The Reading List

A start at a list of books and authors I’ve liked.  Right now it’s  no particular order.  I’ll probably categorize it one of these days.

  • “Lean on Pete” by Willy Vaultin.  One of the reviewers said it’s Huck Finn for the crystal meth generation.  Wish I’d said that.  Very dark, but one of the most well-written books I’ve read in a long time.
  • Mark Bittman.  “Food Matters.”    Makes the point Michael Poulan was trying to make in “The Omnivores Dilemma”  with considerably less tedium.
  • Anthony Bourdain.  “Les Halles Cookbook.”  Worth reading for Bourdain’s comments, even if you’re not interested in bistro cooking.
  • Ken Kesey.  “One Flew Over the Cuckoo’s Nest”, and “Sometimes a Great Notion.”  Cuckoo’s Nest is a masterpiece, you need to read it.
  • Clifford Stoll. “The Cuckoo’s Egg” and “Silicon Snake Oil.”  You’ll wish you too were a hippy and lived in Berkeley.  It’s hard to figure how a book about hackers and a book about the hazards of the Internet culture can be such happy, gentle tales, but they are.
  • Speaking of hippies on the left coast, “Farm City” by Novella Carpenter is an interesting story of urban farming in Oakland.
  • Anne Tyler.
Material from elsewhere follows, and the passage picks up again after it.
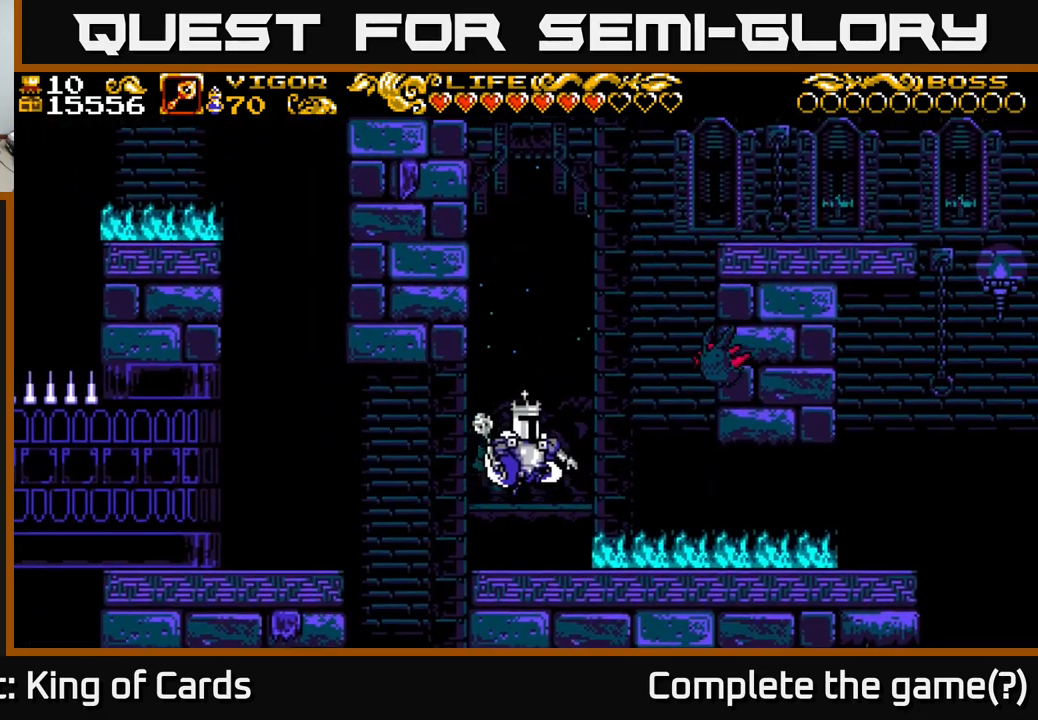
{"buttons": ["A"], "left_stick": "center", "right_stick": "center", "events": [[167, "X", "down"], [383, "DPAD_RIGHT", "up"], [467, "X", "up"]]}
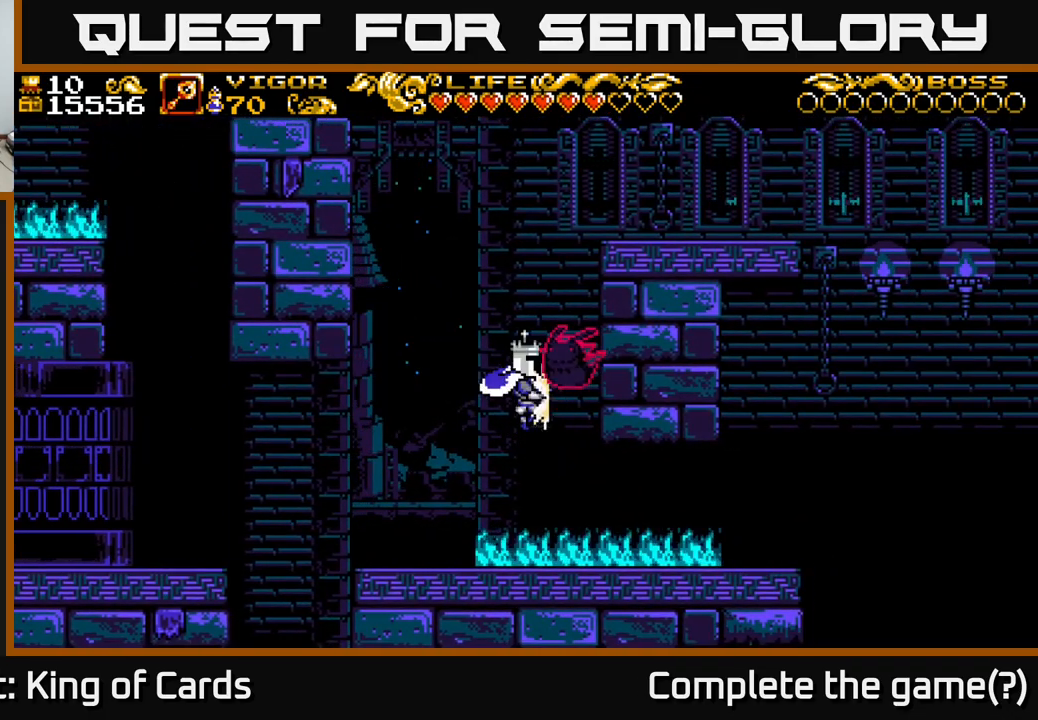
{"buttons": [], "left_stick": "center", "right_stick": "center", "events": [[17, "A", "up"], [33, "DPAD_LEFT", "down"], [483, "DPAD_LEFT", "up"]]}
Any of her books.
  • James Lee Burke. Any of his books prior to 2005 or so.  His early Dave Robicheaux novels are lyrical and mystical.  The later ones just seem pointlessly violent.
  • Robert Parker.  Any of the Spenser series.  Although the later ones get a bit formulaic, they’re all a good read.
  • William Gibson.  Start with “Neuromancer” and go from there.  When you read Neuromancer remember it was written before the Internet came into being.
  • Anything by Douglas Hofstadter.  If you ever get all puffed up about your intellectual prowess, “Godel, Escher, and Bach” will make it painfully obvious that Hofstadter is so far out on the right edge of the intellectual bell curve that you can’t even see him.
  • Donald Norman. “The Design of Everyday Things.”  If you have anything to do with building things people use you must read this book.  Even if you don’t you should read it.  You’ll never look at a doorknob the same way again after reading it.
  • Tom deMarco. “Slack” and “Peopleware”.  A bit utopian perhaps, but as you read them you’ll wonder why a workplace can’t be like he describes.
  • Douglas Coupland. Anything he writes is worth your time to read.  “Microserfs” is a particularly good tale that will make you wish you too were a geeky programmer.
  • David Sedaris. If you’re easily offended, stay away.  His story, “All the Beauty You Will Ever Need” in the book “When You Are Engulfed in Flames” is the funniest thing I have ever read.  It’s impossible to explain, because any passage you might pick out of it is so offensive out of context that you can’t do it.

2 Responses to “The Reading List”

  1. anne says:

    rob was working through godel, escher and bach when he died, wish I could have asked him if he agreed with you.

  2. Mom says:

    Your list has ruined my summer mindless “beach read” plans. Now I have to think.